Using that data, the researchers uncovered some 1,300 genes that were more highly expressed in the survivor group as compared to the recovered group and 2,200 genes that were more highly expressed in the fatal group as compared to the recovered group, though about half of those overlapped with the survivor group.

Blood samples from people with acute infections with either ultimate outcome exhibited increased abundance of pro-inflammatory factors, including CXCL10, CCL2/MCP-1, CCL8/MCP2, and CXCL11. Gene-pathway analysis likewise noted that infected people had an enrichment of genes within the same signaling pathways, particularly in interferon signaling, complement, and coagulation pathways. A similar pattern of enrichment was also found through Ingenuity Pathway analysis.

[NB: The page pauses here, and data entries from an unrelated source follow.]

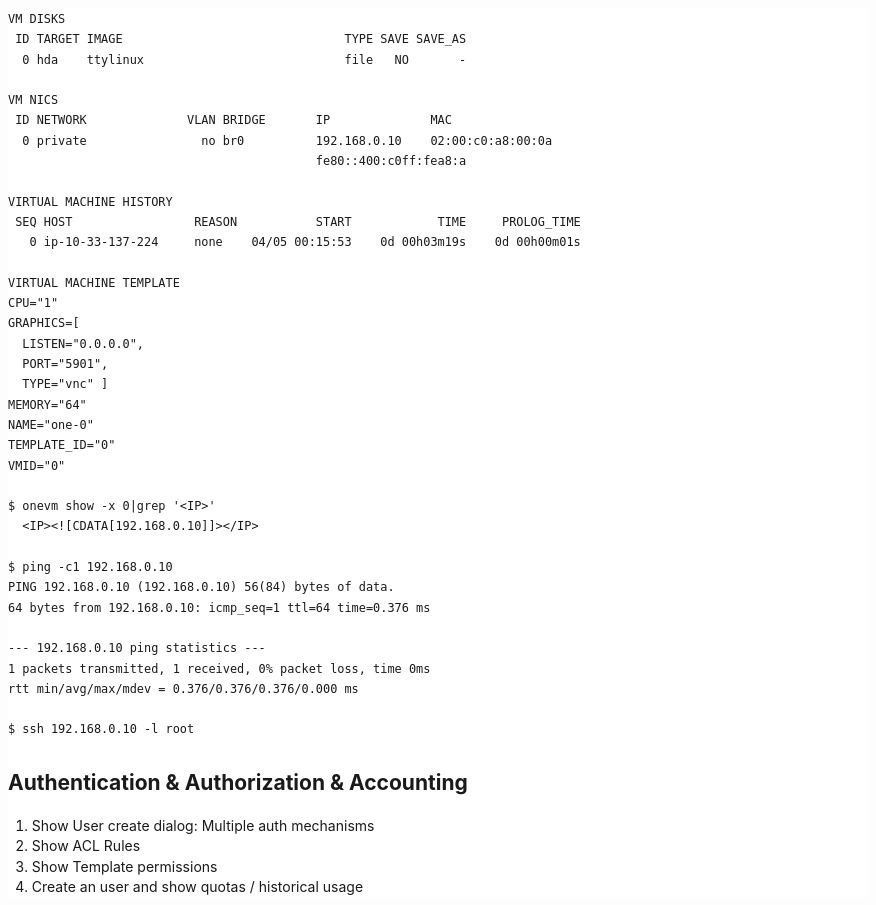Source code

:     VM DISKS
     ID TARGET IMAGE                               TYPE SAVE SAVE_AS
      0 hda    ttylinux                            file   NO       -

    VM NICS
     ID NETWORK              VLAN BRIDGE       IP              MAC
      0 private                no br0          192.168.0.10    02:00:c0:a8:00:0a
                                               fe80::400:c0ff:fea8:a

    VIRTUAL MACHINE HISTORY
     SEQ HOST                 REASON           START            TIME     PROLOG_TIME
       0 ip-10-33-137-224     none    04/05 00:15:53    0d 00h03m19s    0d 00h00m01s

    VIRTUAL MACHINE TEMPLATE
    CPU="1"
    GRAPHICS=[
      LISTEN="0.0.0.0",
      PORT="5901",
      TYPE="vnc" ]
    MEMORY="64"
    NAME="one-0"
    TEMPLATE_ID="0"
    VMID="0"

    $ onevm show -x 0|grep '<IP>'
      <IP><![CDATA[192.168.0.10]]></IP>

    $ ping -c1 192.168.0.10
    PING 192.168.0.10 (192.168.0.10) 56(84) bytes of data.
    64 bytes from 192.168.0.10: icmp_seq=1 ttl=64 time=0.376 ms

    --- 192.168.0.10 ping statistics ---
    1 packets transmitted, 1 received, 0% packet loss, time 0ms
    rtt min/avg/max/mdev = 0.376/0.376/0.376/0.000 ms

    $ ssh 192.168.0.10 -l root

Authentication & Authorization & Accounting
-------------------------------------------

1. Show User create dialog: Multiple auth mechanisms
2. Show ACL Rules
3. Show Template permissions
4. Create an user and show quotas / historical usage
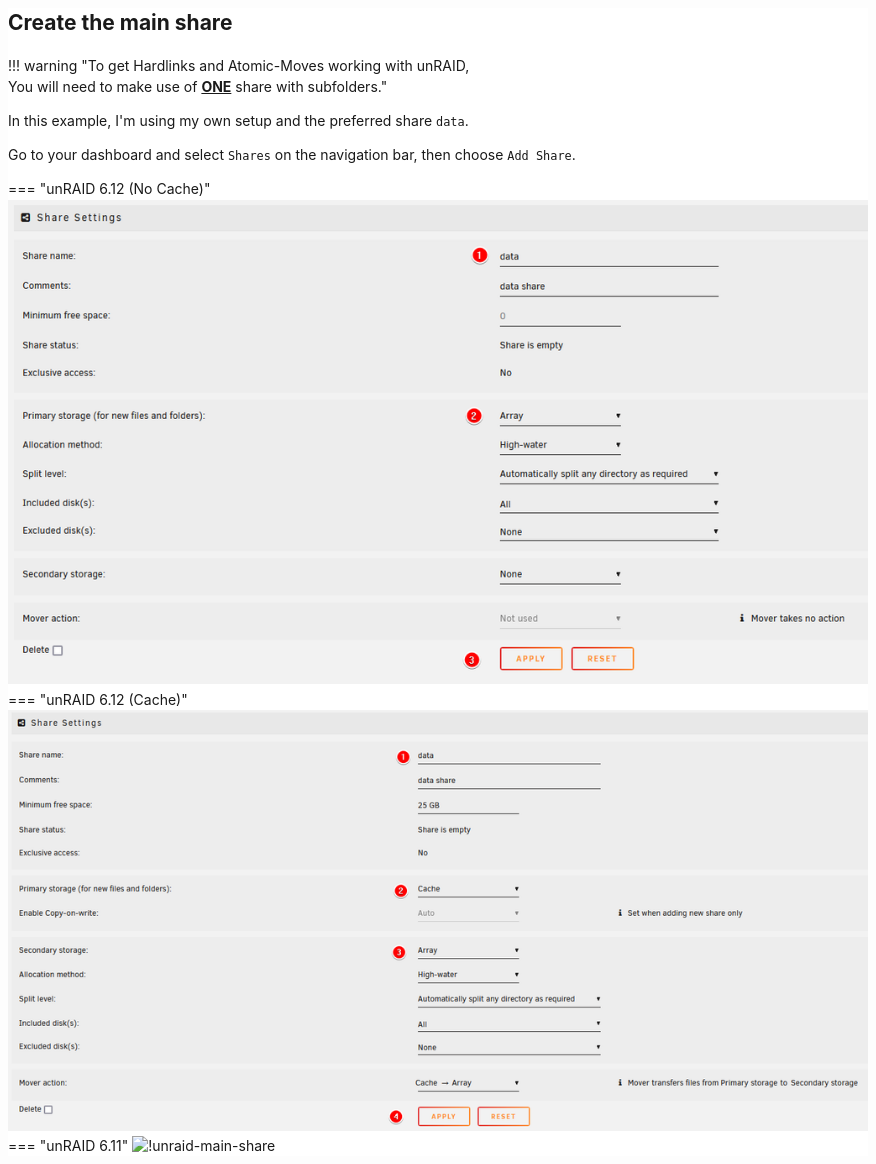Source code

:## Create the main share

!!! warning "To get Hardlinks and Atomic-Moves working with unRAID,<br>You will need to make use of <u>**ONE**</u> share with subfolders."

In this example, I'm using my own setup and the preferred share `data`.

Go to your dashboard and select `Shares` on the navigation bar, then choose `Add Share`.

=== "unRAID 6.12 (No Cache)"
    ![!unraid-main-share-array-6-12](images/unraid_main_share_array_612.png)
=== "unRAID 6.12 (Cache)"
    ![!unraid-main-share-cache-6-12](images/unraid_main_share_cache_612.png)
=== "unRAID 6.11"
    ![!unraid-main-share](images/unraid-main-share.png)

Despite these similarities, there were differences in transcriptome patterns between acute-stage patients who ultimately survived and those who ultimately died. Some 246 transcripts were differentially expressed, most of which were increased among fatal cases. This differential abundance was most striking among genes associated with coagulation and acute phase signaling, the researchers noted.

Hiscox and his colleagues turned to independent machine learning-based methods to develop predictive models based on these differentially expressed genes. With a support vector machine-approach using the top 10 genes, they developed a model with 79 percent accuracy — better, they noted, than gauging outcomes by viral load.

A substitution method on groups of 10 randomly selected genes performed even better, with accuracy ranging from 79 percent to 85 percent; a random forest approach yielded an 89 percent accuracy; and a paired-gene profiling method yielded 92 percent accuracy.

Common genes to each set were TGFB1 — which encodes an extracellular matrix protein — VACM1 — which encodes protein involved in lymphocyte extravasation — and HOPX.

They further tested the classifiers on a set of 20 patients whose viral load fell in a gray zone where outcomes can't be determined to find that they could predict outcomes, independent of viral load. This suggested to them that their biomarkers could be used during an outbreak to help allocate resources.

"The ability to triage patients by disease severity and likely outcome can be of practical benefit for patient care," the researchers wrote.